Seperti biasanya jika saya ke tempat ngopi yang baru dikunjungi, saya seringnya memesan espresso atau kopi hitam supaya bisa mencicipi rasa asli kopinya sebelum dicampur apapun. Nah, pada kunjungan perdana ini juga saya ingin mencicipi espresso-nya, meskipun sempat agak ragu memilih menu karena tidak lama sebelumnya saya sudah menenggak segelas kopi Sidikalang di rumah.

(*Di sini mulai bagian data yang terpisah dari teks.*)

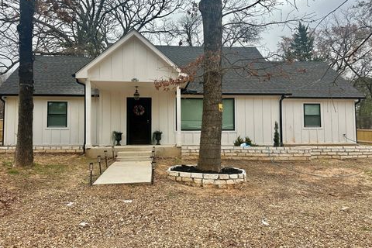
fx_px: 269
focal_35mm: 26
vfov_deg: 49.6
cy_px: 121
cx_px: 179
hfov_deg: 69.4
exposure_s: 1/1095
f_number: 1.78
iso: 80
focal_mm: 6.86
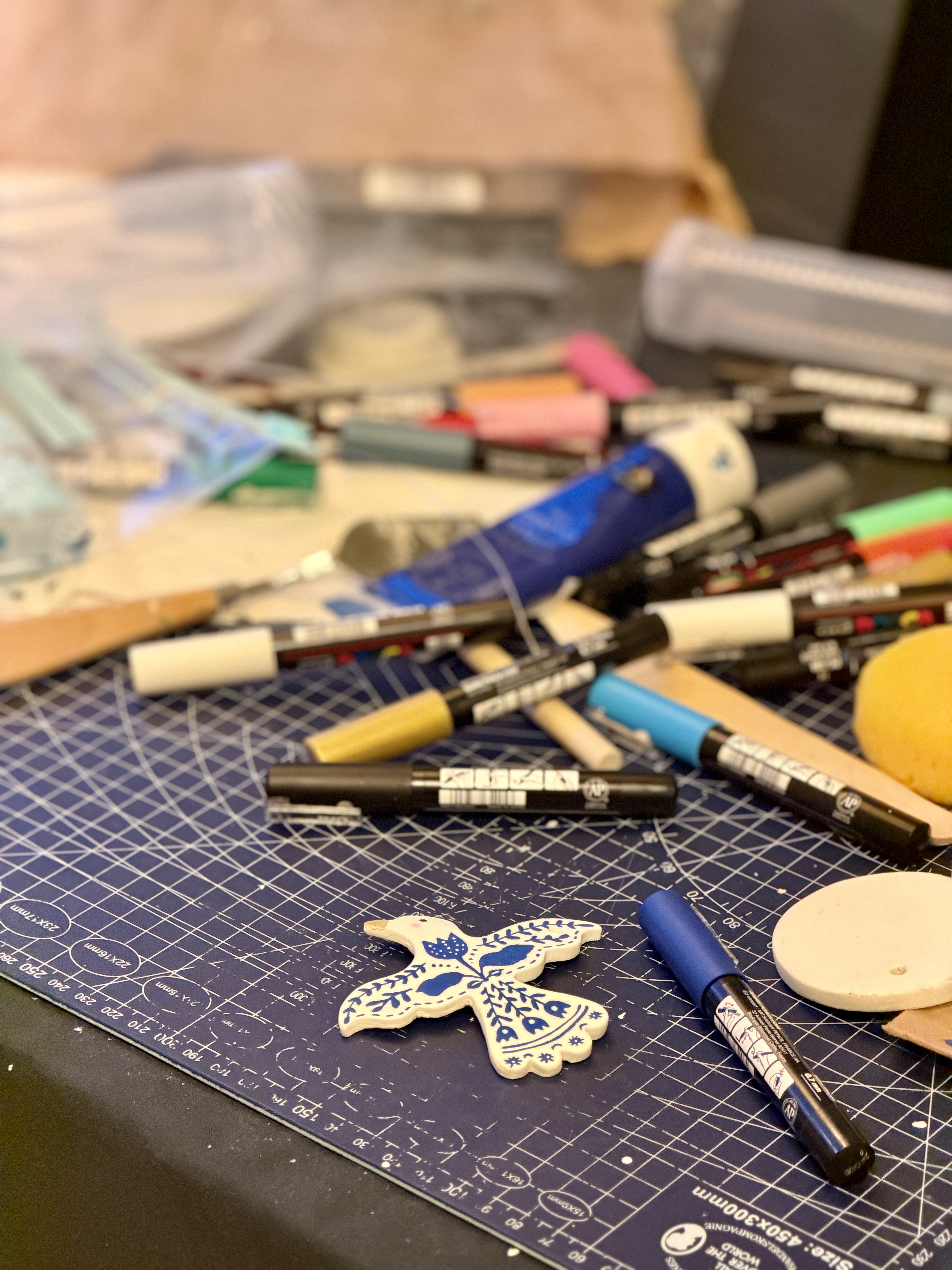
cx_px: 476
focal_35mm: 100
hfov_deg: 14.8
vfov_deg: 19.6
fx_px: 3667
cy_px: 635
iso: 800
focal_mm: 16.89
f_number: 2.8
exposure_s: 1/33
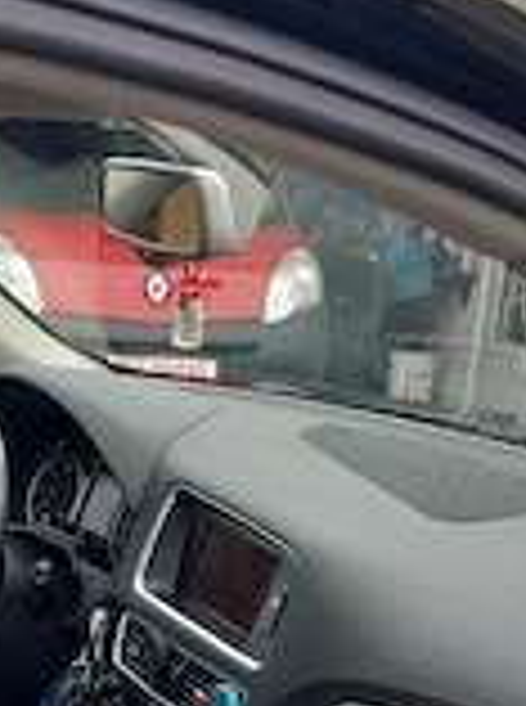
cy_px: 657
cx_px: 207
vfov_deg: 27.1
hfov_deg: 21.2
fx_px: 1404
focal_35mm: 69
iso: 32
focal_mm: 4
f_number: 1.8
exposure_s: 1/50
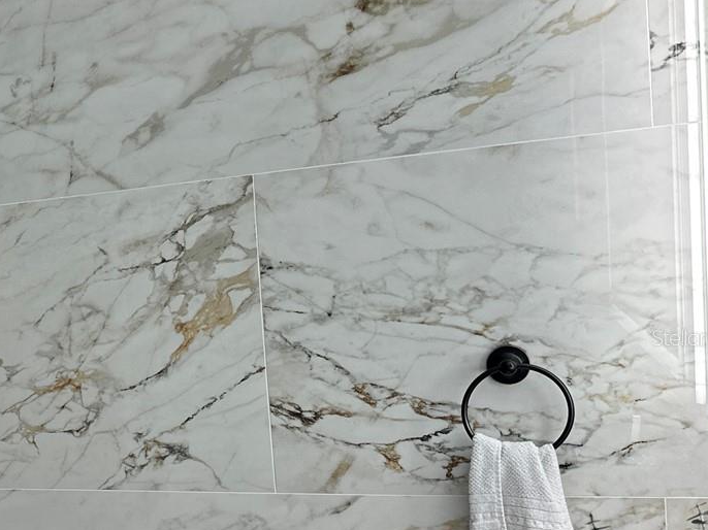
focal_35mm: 56
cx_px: -76
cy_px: 337
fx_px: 1145
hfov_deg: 30.6
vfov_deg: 26.0
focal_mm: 6.86
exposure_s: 1/120
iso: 125
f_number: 1.78
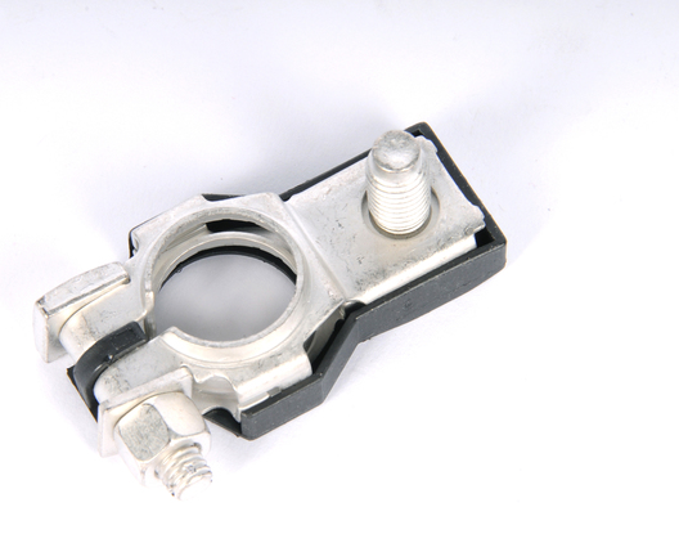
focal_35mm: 341
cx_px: 273
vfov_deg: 4.5
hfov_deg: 5.7
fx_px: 6850
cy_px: 272
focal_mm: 200
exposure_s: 1/200
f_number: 25
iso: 320
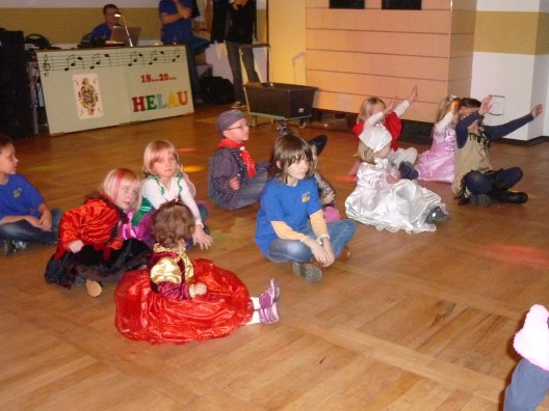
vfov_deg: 36.0
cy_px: 197
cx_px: 331
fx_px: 634
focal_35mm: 40
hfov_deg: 46.5
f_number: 2.8
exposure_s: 1/60
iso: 640
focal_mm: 5.5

ROK Presso Classic, alat espresso manual andalan di Warkop Udin Wati. - Foto/gambar oleh: riftom
Sementara itu Kang Infan memilih menu yang berbeda, beliau memesan cappuccino. Mungkin dia ingin sedikit mengintip resepnya untuk diterapkan di warkop miliknya hihihi 😀 Setelah kami memesan pesanan masing-masing, kami pun mengobrol sambil menunggu pesanan tiba.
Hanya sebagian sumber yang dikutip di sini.